There is one road i found that i think would be a treat to cycle but i didn't get the chance. It runs from Mae Sariang in Mae Hong Son province to Mae Sot in Tak province, straight south along the Burmese border. Road is paved but narrow in spots and not a major thoroughfare. No buses. A daily song tao (truck converted to public transport) makes the trip, which is about 230 km. It is hilly, wandering, treed, and peaceful. If you have been in Thailand before, you know that a stretch of road this long that is not heavily travelled for some length is rare.
Because it is so peaceful and sees little traffic, there are almost no places to eat or stay overnight. There is a village about halfway and about 1 km off the main drag that you can get food at, and see if someone is interested in taking in foreigners on bikes, but i would be armed with a little Thai language to do that, even though it isn't a Thai village (Karen language would suit better). Or tent it.
There are Burmese refugee camps along this road.
It should also be mentioned that occasionally there are armed scuffles of the military sort along the Thai-Burma border that can make the trip more dangerous than it should be. Keep you eyes on the English press to see if there have been any recent problems along here. I would have no qualms about doing this route as i don't think the danger is military in nature. More likely it would be heat stroke, so drink lots of water.
Alternately Mae Hong Son town down to Mae Sot would would be scenic the whole way, but the highway is a little busier between MHS town and Mae Sariang.
South of MHS town is an area known for its plentiful wild sunflowers. In the month of November, the hills in this area are covered with the yellow-orange flowers ('dok bua tong' in Thai) and it is quite pretty.

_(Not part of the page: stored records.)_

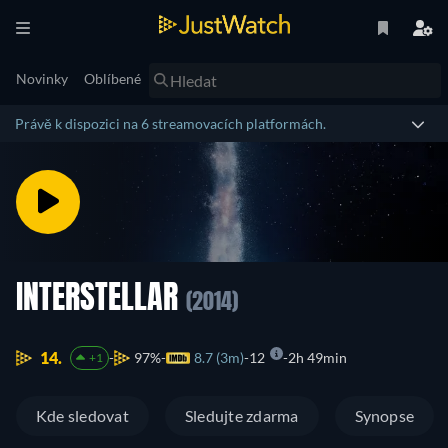
Novinky
Oblíbené
Právě k dispozici na 6 streamovacích platformách.
INTERSTELLAR
(2014)
14.
97%
8.7 (3m)
12
2h 49min
+1
Kde sledovat
Sledujte zdarma
Synopse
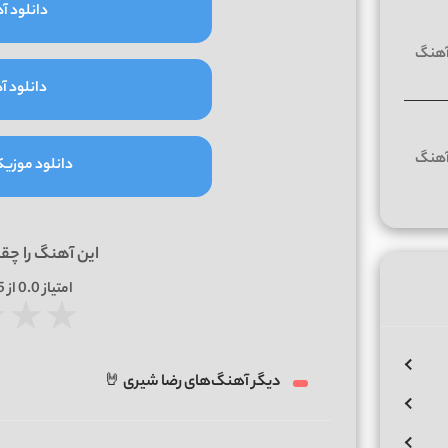
دانلود آه
دانلود آه
دانلود موزیک و
این آهنگ را چق
امتیاز
0.0
از 5 | بر اساس
★
★
★
دیگر آهنگ‌های رضا شیری 🤘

Off the Beaten Path in this case is relative. Thais do flock to see this - it is hugely popular, but because of its remoteness, not that many people see it. It is becoming more and more popular every year, and so more and more minivans (10 passenger vans) show up there crowding an otherwise quiet road. They pull their vans over, take a few pictures, get in the vans again and drive off.
The fields are located about 90 km south of Mae Hong Son town on the way to Mae Sarieng and a few km uphill off the main highway. The road was recently paved so it should be in good shape.
Because it has become a tourist attraction, i don't feel that the wild sunflowers are growing all that 'wildly' any longer.
Wat To Phae can be found about 7 kms uphill from Mae Hong Son (Amphoe Khun Yuam ): it's a stunning Burmese style vihara (a temple, basically). The architecture is incredible and the view over Mae Hong Son make the side-trip even more worthwhile.
Wat To Phae means Raft Assembling Monastery, and a legend narrates that raft assembling people used to meet here to pray before rafting to market places
At Doi Moo Kong, one can watch the airplanes taking off and landing into Mae Hong Son city as there is a clear and breathtaking view of the airport at the summit.